This is the final section of the MSK Reform overview.
MSKR proposes a trusted communication infrastructure for private, professional discussions with accountable users and administrators
The aim of this communication strategy is to improve evidence based practice and collaborative sharing of experience. For many osteopaths working on their own and in small practices this would be welcomed. A common complaint is clinical variation across MSK practice, it is hoped this would reduce that variation.
MSKR will develop and support a credible network of media-trained MSK experts available to journalists, producers and broadcasters
MSKR will host quarterly update sessions for journalists and other media personnel in which developments and insights in the field of MSK practice will be shared and accurate stories promoted
If you have ever been frustrated by the messages given in health articles in the media, you are not alone. MSKR is working to ensure that evidence-based messages are shared. The media is a powerful voice in determining patients health fears and beliefs. Ensuring good quality, consistent messages are being heard could have a significant impact. In osteopathy there has been work in this regard with some practitioners undertaking media training, perhaps this is an opportunity for those practitioners to apply their skills.

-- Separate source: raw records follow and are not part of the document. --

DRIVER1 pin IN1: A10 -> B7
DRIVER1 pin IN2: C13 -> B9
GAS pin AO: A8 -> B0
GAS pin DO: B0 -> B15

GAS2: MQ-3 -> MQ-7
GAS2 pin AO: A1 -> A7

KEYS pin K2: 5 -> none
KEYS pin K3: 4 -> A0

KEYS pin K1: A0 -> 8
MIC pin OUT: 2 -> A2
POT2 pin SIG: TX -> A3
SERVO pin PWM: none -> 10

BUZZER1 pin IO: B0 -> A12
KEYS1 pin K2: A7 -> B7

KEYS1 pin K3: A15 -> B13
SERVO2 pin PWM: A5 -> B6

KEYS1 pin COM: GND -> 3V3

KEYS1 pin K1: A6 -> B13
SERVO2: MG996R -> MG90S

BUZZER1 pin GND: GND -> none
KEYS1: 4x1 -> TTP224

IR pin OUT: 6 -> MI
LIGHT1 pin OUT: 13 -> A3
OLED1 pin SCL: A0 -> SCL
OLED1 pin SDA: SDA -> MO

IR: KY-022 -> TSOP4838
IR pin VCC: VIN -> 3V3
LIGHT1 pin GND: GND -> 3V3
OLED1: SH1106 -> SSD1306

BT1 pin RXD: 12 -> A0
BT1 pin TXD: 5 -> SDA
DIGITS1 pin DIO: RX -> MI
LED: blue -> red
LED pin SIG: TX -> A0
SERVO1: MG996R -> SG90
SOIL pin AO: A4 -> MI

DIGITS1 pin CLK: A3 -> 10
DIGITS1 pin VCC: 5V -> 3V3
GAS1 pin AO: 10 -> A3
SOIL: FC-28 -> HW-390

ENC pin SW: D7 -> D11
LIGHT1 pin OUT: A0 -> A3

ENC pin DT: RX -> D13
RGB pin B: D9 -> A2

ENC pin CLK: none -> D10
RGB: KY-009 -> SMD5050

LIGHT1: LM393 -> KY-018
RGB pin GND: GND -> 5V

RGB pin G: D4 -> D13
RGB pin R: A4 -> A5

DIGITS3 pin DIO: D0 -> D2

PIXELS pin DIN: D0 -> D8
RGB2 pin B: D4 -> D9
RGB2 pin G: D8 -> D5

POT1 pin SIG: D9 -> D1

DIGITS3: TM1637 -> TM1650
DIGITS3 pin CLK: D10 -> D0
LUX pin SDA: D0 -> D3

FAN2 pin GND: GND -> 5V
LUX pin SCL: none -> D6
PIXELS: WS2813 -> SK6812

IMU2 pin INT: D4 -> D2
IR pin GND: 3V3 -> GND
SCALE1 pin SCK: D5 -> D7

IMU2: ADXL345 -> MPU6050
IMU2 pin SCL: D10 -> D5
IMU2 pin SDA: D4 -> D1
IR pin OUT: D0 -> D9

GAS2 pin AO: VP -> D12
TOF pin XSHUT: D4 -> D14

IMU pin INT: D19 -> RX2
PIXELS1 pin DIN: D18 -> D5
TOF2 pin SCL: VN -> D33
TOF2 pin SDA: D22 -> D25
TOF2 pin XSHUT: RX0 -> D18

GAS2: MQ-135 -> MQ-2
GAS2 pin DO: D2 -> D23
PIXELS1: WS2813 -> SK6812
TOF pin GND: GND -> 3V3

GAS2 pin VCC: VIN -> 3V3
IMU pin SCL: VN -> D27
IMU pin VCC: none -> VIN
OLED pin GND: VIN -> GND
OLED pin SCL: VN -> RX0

MSKR advocate the involvement of patients as equal partners in all MSK projects, organisations and research studies
The GOsC is promoting the involvement of patients in practice development and wider policy development. They are continuing to develop their own patient group to provide input. It will be interesting to see the impact of involving patients in more MSK projects and research studies.
MSKR propose further promotion of first-person patient advocacy and the sharing of public experiences with MSK care
Several patients have become important voices on social media for improving practice, and helping practitioners to understand the patient perspective. I’m not aware of any osteopathic patients having such an impact but it would be great to see this.
So that concludes my overview of the MSKR Manifesto for Reform. There is still the executive summary to consider but I’d be interested to hear your thoughts. The MSKR website has been holding votes on these policies to narrow them down to priorities for work in 2020. Clearly a lot of people have been putting in an enormous amount of work to get this far.
Do you think these policies will reform MSK care? Is this a movement you would like to engage in? Could osteopaths have a significant voice in this process?
I’m very supportive of this drive to improving quality and consistency of MSK care. There are several areas where osteopathy as a profession is quite well equipped, e.g. with NCOR and our governance emphasis. There are also many opportunities for improving evidence based care and influencing education. More access to journals and good information resources will be very helpful. I know there is a lot of room for improvement in terms of incorporating more data collection and audit into practice to further enhance care. There is a strong drive towards patient involvement in all aspects of healthcare – this is an area where osteopaths have an opportunity to be innovative in how they involve patients in practice.
The document is revealing with regard to demonstrating issues in MSK professions with the HCPC and CQC and chartership. Overall it presents an exciting outlook for improving MSK practice, without being too constrictive.
I look forward to seeing how these policies move from theory to practice. I’d love to engage with more osteopaths so we can apply these lessons to our profession and also take advantage of the invitation that has been made for us to participate in this MSK reform.